The Rev. Bryant Marks, founder and chief equity officer at the National Training Institute on Race and Equity, advised AASA conference attendees to consider their own implicit biases during his presentation, “Whether In-Person or at Home, Education is Virtual for Many Students,” on Thursday, Feb. 18.

The phrase virtual education commonly references computer-based remote learning outside of a physical classroom. However, Marks contends that in-person education in low-resourced and historically disadvantaged communities has been virtual long before the pandemic took hold. 

If one takes the definition of virtual to mean “very close to being something without actually being it,” Marks said, then students of color often do not have the same educational experience as white students. Their experience is virtual — it may look the same, but the quality and the impact is quite different. 

Marks, professor of psychology at Morehouse College in Atlanta and a social psychologist by training, cited as evidence several studies and infographs that laid out significant achievement and disciplinary gaps, often with Black students faring worse than their peers of other racial backgrounds. Students in low-resourced schools can face a myriad of obstacles, such as less-experienced teachers and a Eurocentric curriculum where they do not feel culturally represented. They also deal with implicit bias. 

“A lot of this stuff, it’s not a kid problem. It’s an adult problem,” he said.

These disparities have only been amplified by COVID-19 because at-home variables are all over the place, he said. For instance, many students don’t have access to a personal computer or internet access whereas those attending private schools are more likely to be educated in person.

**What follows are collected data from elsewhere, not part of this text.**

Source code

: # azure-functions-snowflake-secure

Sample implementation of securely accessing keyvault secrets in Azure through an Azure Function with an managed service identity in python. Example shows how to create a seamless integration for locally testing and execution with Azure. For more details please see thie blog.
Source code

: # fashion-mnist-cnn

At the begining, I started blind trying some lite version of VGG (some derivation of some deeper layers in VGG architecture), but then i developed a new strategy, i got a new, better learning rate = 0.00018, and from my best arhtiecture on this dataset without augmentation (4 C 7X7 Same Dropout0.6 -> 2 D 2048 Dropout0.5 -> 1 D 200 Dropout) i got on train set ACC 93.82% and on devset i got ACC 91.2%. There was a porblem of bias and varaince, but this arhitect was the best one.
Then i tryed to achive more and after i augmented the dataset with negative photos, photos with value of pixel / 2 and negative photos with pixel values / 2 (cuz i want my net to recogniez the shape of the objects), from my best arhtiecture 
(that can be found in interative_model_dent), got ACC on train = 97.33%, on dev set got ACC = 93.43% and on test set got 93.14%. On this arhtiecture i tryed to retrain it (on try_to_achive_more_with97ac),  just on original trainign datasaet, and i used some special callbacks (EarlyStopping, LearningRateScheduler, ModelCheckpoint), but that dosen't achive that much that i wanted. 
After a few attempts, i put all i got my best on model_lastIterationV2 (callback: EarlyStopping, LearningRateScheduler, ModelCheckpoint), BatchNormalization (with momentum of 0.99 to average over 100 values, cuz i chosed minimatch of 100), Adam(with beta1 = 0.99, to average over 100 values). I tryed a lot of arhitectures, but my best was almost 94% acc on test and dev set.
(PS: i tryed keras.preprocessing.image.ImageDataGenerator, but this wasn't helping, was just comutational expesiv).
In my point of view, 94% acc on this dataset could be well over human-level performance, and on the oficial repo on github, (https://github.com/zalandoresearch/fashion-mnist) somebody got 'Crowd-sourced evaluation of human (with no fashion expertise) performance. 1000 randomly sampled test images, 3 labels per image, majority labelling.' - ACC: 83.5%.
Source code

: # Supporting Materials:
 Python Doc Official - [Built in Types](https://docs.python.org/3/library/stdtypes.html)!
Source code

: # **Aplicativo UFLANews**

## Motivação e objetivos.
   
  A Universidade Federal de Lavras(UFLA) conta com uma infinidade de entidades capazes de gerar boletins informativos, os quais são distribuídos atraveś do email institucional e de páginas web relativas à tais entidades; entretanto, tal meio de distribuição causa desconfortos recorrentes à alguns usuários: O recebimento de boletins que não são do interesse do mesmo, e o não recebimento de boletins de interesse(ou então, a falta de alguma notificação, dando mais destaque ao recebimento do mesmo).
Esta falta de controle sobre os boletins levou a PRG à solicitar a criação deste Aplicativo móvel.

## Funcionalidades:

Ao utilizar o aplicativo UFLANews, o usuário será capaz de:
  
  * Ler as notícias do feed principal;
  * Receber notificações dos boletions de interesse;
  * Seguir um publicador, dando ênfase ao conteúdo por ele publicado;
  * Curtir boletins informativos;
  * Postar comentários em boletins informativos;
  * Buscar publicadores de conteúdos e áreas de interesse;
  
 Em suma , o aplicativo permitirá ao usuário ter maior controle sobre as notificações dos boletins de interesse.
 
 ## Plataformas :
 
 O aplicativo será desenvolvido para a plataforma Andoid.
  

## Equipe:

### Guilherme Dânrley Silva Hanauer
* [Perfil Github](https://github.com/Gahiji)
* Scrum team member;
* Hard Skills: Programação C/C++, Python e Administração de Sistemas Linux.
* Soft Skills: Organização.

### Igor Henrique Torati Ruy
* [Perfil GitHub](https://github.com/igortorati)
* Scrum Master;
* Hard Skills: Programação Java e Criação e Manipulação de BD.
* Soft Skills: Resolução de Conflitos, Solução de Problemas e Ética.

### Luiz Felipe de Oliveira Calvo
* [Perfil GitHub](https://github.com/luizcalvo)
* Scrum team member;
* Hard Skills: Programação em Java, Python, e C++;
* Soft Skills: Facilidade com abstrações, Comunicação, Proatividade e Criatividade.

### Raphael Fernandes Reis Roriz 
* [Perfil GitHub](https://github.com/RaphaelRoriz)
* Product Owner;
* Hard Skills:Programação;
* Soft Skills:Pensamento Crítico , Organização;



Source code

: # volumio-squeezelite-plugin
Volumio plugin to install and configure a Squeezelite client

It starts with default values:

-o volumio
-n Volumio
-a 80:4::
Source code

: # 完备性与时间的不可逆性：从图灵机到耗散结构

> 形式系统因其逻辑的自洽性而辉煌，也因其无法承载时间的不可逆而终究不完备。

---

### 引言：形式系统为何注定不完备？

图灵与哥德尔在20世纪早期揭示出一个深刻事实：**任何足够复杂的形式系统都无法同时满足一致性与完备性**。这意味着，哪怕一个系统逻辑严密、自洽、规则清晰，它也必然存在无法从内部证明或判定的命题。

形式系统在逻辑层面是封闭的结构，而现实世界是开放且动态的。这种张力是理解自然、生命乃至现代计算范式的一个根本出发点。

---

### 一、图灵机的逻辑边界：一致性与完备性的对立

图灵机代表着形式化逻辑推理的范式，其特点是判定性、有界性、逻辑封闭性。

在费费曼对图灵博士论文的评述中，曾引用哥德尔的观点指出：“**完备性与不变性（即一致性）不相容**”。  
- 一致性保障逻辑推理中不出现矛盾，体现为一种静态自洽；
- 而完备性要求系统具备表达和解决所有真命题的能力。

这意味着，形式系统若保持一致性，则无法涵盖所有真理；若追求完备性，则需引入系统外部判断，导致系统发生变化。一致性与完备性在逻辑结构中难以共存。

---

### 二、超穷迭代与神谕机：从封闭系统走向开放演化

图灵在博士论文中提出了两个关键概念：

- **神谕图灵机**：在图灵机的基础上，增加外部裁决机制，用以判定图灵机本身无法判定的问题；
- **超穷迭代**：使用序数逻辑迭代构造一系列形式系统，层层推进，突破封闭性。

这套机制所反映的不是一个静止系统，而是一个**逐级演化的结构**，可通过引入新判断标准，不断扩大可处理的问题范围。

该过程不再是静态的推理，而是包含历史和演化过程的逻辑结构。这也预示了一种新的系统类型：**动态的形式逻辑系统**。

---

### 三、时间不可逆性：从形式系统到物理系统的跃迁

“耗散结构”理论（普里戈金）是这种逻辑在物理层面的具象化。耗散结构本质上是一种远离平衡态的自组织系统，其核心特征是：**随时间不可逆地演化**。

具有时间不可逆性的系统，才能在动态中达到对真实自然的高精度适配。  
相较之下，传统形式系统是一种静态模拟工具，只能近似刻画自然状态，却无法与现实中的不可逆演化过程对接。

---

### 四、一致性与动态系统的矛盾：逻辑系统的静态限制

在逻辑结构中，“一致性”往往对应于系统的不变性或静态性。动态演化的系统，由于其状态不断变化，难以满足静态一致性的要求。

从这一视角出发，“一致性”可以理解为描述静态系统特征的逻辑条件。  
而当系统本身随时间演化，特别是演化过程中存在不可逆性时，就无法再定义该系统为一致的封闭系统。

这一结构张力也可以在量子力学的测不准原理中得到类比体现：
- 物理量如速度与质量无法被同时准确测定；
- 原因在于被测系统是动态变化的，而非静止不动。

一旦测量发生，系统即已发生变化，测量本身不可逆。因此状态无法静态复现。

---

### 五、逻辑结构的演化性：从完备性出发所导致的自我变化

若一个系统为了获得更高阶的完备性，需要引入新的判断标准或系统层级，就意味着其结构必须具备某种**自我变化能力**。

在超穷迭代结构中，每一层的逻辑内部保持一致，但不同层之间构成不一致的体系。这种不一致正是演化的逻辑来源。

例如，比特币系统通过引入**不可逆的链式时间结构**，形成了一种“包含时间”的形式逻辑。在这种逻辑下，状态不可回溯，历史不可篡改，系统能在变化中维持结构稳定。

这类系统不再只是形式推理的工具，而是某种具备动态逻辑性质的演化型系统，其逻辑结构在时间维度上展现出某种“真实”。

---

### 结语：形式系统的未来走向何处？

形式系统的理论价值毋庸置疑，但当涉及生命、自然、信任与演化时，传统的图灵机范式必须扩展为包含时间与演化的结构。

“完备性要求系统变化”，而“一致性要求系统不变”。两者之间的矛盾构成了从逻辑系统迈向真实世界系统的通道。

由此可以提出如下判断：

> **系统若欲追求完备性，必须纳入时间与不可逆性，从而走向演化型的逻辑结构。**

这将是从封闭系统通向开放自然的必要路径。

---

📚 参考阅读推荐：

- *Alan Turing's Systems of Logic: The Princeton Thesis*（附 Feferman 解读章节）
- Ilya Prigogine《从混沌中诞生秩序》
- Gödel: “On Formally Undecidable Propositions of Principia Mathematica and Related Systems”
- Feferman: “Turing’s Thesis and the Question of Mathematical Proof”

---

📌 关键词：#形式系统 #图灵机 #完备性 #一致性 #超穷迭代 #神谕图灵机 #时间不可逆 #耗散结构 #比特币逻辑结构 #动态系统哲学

A McKinsey & Company study found that although most students are falling behind academically during the pandemic, students of color are faring worse. 

“The pace of recovery is going to differ, please hear me,” Marks told his superintendent audience. 

He concluded with a metaphor of superintendents as thermometers versus thermostats. Thermometers, he noted, reflect the current environment while thermostats have the ability to regulate their surroundings. 

In his analogy, thermometers represent superintendents that go with the flow in their school districts, often putting in minimal effort. On the other hand, thermostats raise the level of excellence with their presence. Marks suggested AASA attendees to reflect on their own leadership role in their communities, asking, “What impact do you have when you walk in the room?”

To the thermometers in the audience, he doled out some tough love. 

“I see through you to the thousands and millions of kids that you serve,” he said. “It’s not about you. It’s about who you develop. The next generation of our children are growing up in your hands. If you don’t want to do the work anymore, don’t do the work anymore. The margin is too thin. Let somebody else come in.”

(Molly Castle Work is a graduate student at University of Maryland’s Philip Merrill College of Journalism and an intern with AASA’s Conference Daily Online.)